• **Reading text**:
-*-
The summary of timely living shows up in two Greek words that are also in English unabridged dictionaries: namely, chronos and kairos. Chronos just refers to time in general and ongoing time. Kairos refers to appointed time, opportune time, seizing the moment time. About half the New Testament references to time in the original Greek use the word for timeliness: appointed time or decision-making time. Jesus is quoted with this word in John 7:6 when He said, “My time is not yet come, but your time is always ready.” Jesus was on God the Father’s time table, but all mankind’s decision-making time is now. Kairos is the word used in “Redeem the time” (Ephesians 5:16; Colossians 4:5). It is “seize-the-day time.” Now is the time for salvation (see II Corinthians 6:2). However short or long our lives might be, God created us for this kind of timely living that lives on timelessly in His eternal life for us.
What about you and timely living? Timeliness takes into account doing things decently and orderly. It also considers times when maximum speed and action are critical. But timeliness refers to optimum time: doing the right things at the right times and in the right way — which is God’s time table for you.
I’m not primarily concerned about making a tirade against our fragmented, dysfunctional, preoccupied, spastic society. My deepest concern is whether you are planning and living your life without knowing God in Christ as Lord and Savior and with eternal life. I’m convinced many are more anxious about possibly outliving their money than living outside God’s will and His timeliness. Your life is a vapor. Tomorrow is uncertain. A commitment to timely living within God’s will means never having to worry whether tomorrow comes or not (see James 4:13-17). I call you to fulfill God’s design for timely living.
-*-
[Records from a dataset]
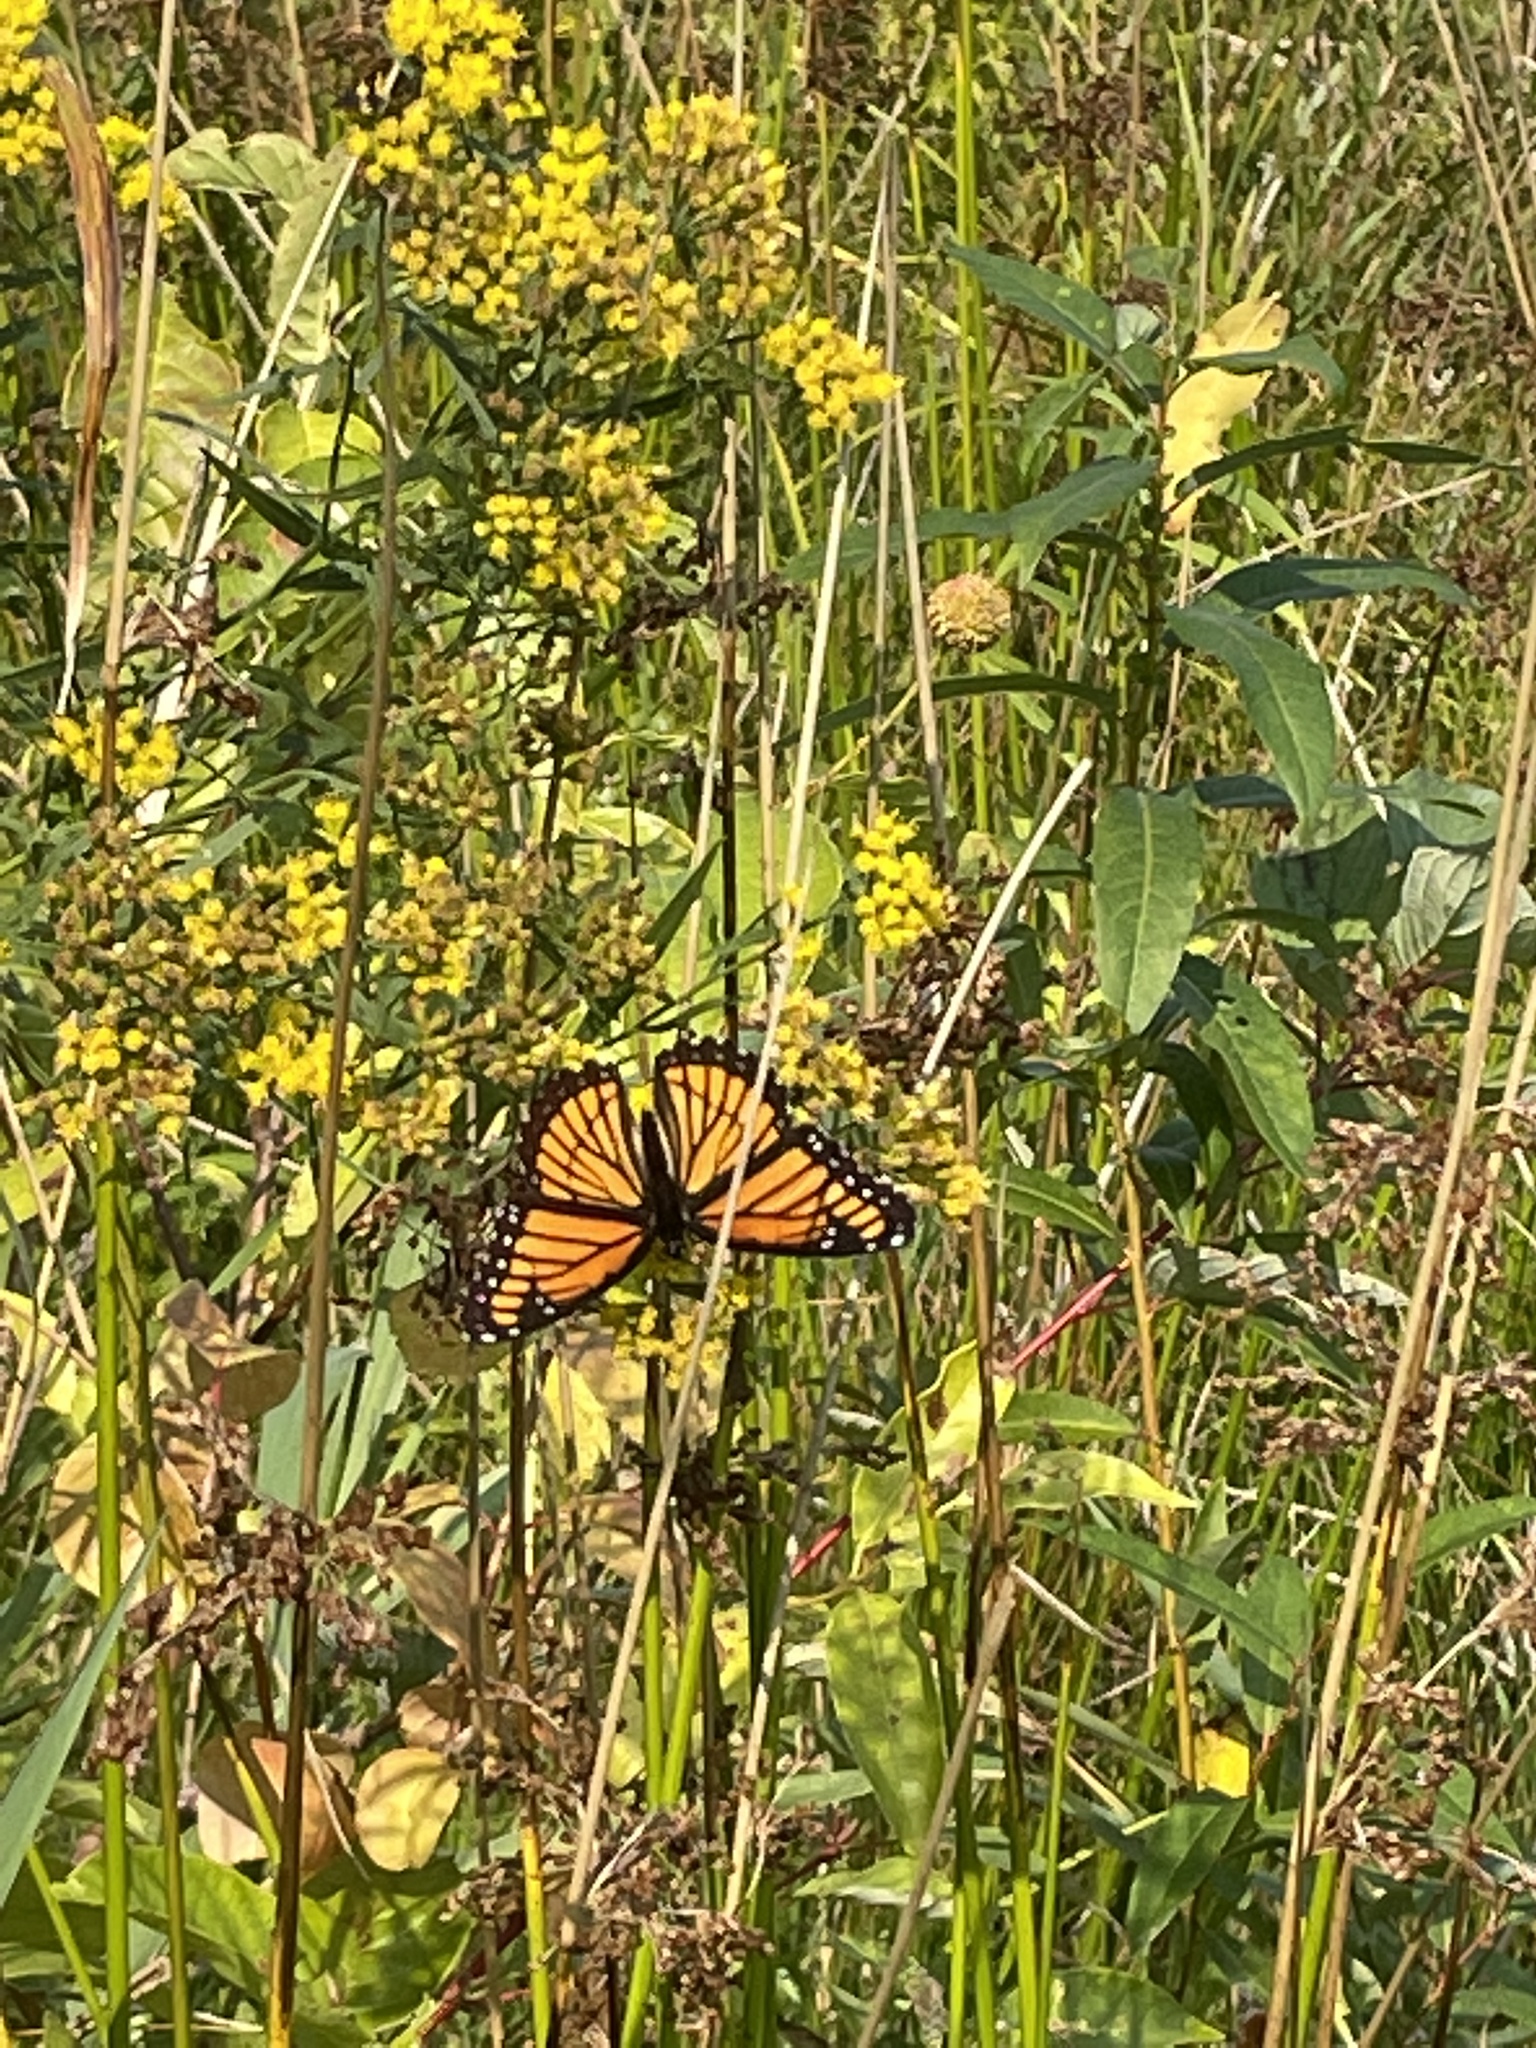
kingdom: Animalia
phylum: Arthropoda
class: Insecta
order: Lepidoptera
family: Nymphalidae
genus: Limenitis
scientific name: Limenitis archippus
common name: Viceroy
-*-
• **Work instructions**:
a – In the reading on timely living, what does the Greek word chronos refer to?
b – Please copy out the listing from the line containing "phylum: Arthropoda" through the last line of the listing.

• **The solutions**:
a – Time in general and ongoing time.

b –
phylum: Arthropoda
class: Insecta
order: Lepidoptera
family: Nymphalidae
genus: Limenitis
scientific name: Limenitis archippus
common name: Viceroy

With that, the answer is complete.